Musaeus College founded in 1893, celebrated its 109th year in November last year. The history of the school dates back to November, 1891 when Marie Musaeus Higgins arrived in then Ceylon to take over Sangamitta Girls' School. This was in response to an advertisement in a United States magazine calling for a woman principal for a Buddhist girls' school.

This was due to the efforts of philanthropists like Peter de Abrew and his father William de Abrew who felt the need for a good school for the education of Sinhala Buddhist girls in the metropolis.
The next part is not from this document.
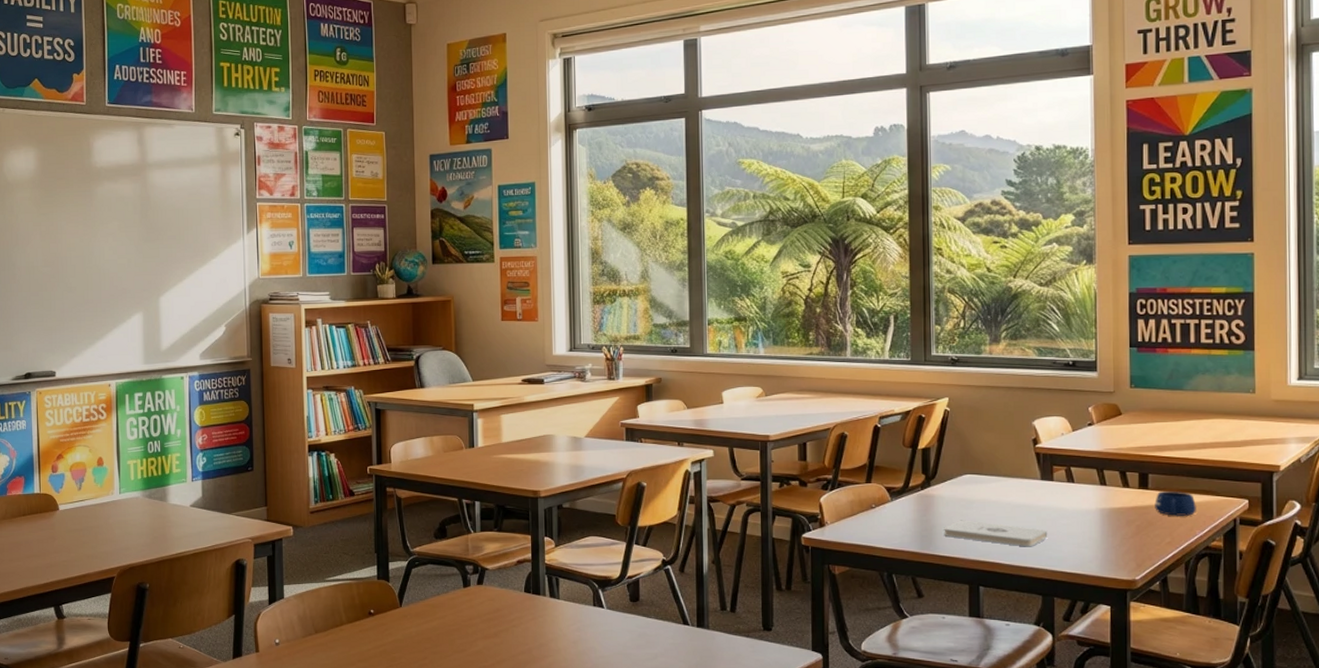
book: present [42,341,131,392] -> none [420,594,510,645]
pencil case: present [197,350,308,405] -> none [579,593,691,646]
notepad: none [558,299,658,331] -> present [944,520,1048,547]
Consequently, it was Marie Musaeus Higgins who visualised this need having closely studied the history, traditions and culture of Sinhala people and realised to what extent such values had been eroded by colonialism. Thus with the benevolence of the Abrews who donated the land, Musaeus College was born in 1893 at Rosmead Place, as a small `mud hut'. In doing so Higgins overcame such constraints like the lack of decent buildings in imparting an education to girls, built on the foundation of a Buddhist way of life based on simplicity and high principles.

The school she started with only 12 students with much of the classrooms, the hostel and principal's quarters in the mud hut, that today stands out like a monument.

A new permanent building for the school, donated by Wilton Hack in 1895 carrying Mrs. Marie Musaeus Higgins vision of imparting a national education entrenched in the rich traditions of Ceylon and its cultural heritage. This helped create a national feeling among the Sinhala students.

And though the medium of instruction was English, teaching of the Sinhala Language, its literature, music, drama, and home science were given equal weightage. Higgins was able to instill such noble qualities like obedience and respect for elders and authority, compassion, kindness and humility while at the same time making gradual changes realising the value of the traditional dress, and use of the Sinhala identity. This enabled Musaeus students to receive an education with an excellent cultural background which has over the years been instilled in the next generations.

Towards this end Higgins considered history as the core of girls' education. Significantly, though British history was taught as a subject in the national curriculum, Higgins took Lankan history to her students through her own books written in English and translated into Sinhala through dramas like Viharamahadevi, Unmada Chitra and Pandukabhaya which became an annual feature on Founders' Day. She stressed the nature of the great women, imbibing in the students a sense of pride in their history. Students were schooled in English Literature which was a big subject as much as Physiology, Arithmetic, Basic Science and Geography through which a sense of the world was created in students.

The work books the Marie Musaeus Higgins used and her methodology could be examples to the teacher of today. Stress was laid on good handwriting while piano forte lessons were made available to students desirous of learning singing and the art and painting and needlework and crochet were woven into the lives of students at Musaeus. Its record of success is reflected in the fact that students sat and passed successfully the Junior and Senior Cambridge Examinations as early as 1897.

If Higgins Musaeus converted the school into what it is by way of education, the names of the Abrews and De Silvas are also synonymous in its development. Peter Abrew was the longest serving trustee for over a quarter century while Dr. G. C. I. de Silva managed the school as trustee for 25 years. His son Chandima, who was Managing Trustee till recently, served 18 long years.

Today, with a 6,500 strong student population, Musaeus College is one of the oldest if not the oldest girls' Buddhist institution in Sri Lanka which will soon have a modern auditorium and swimming pool where the students have excelled in the field of sports. It also has a nursery and primary school.

Some of the students who have brought fame to Musaeus in the field of sports are Tehani Guruge (squash), U.K. Dharmadasa and A. Wijesuriya (swimming), I. Ranawickrema (athletics), S. Peiris (netball), U. Manapperuma (swimming) and R. Dissanayake (chess), all of whom were awarded school and national colours.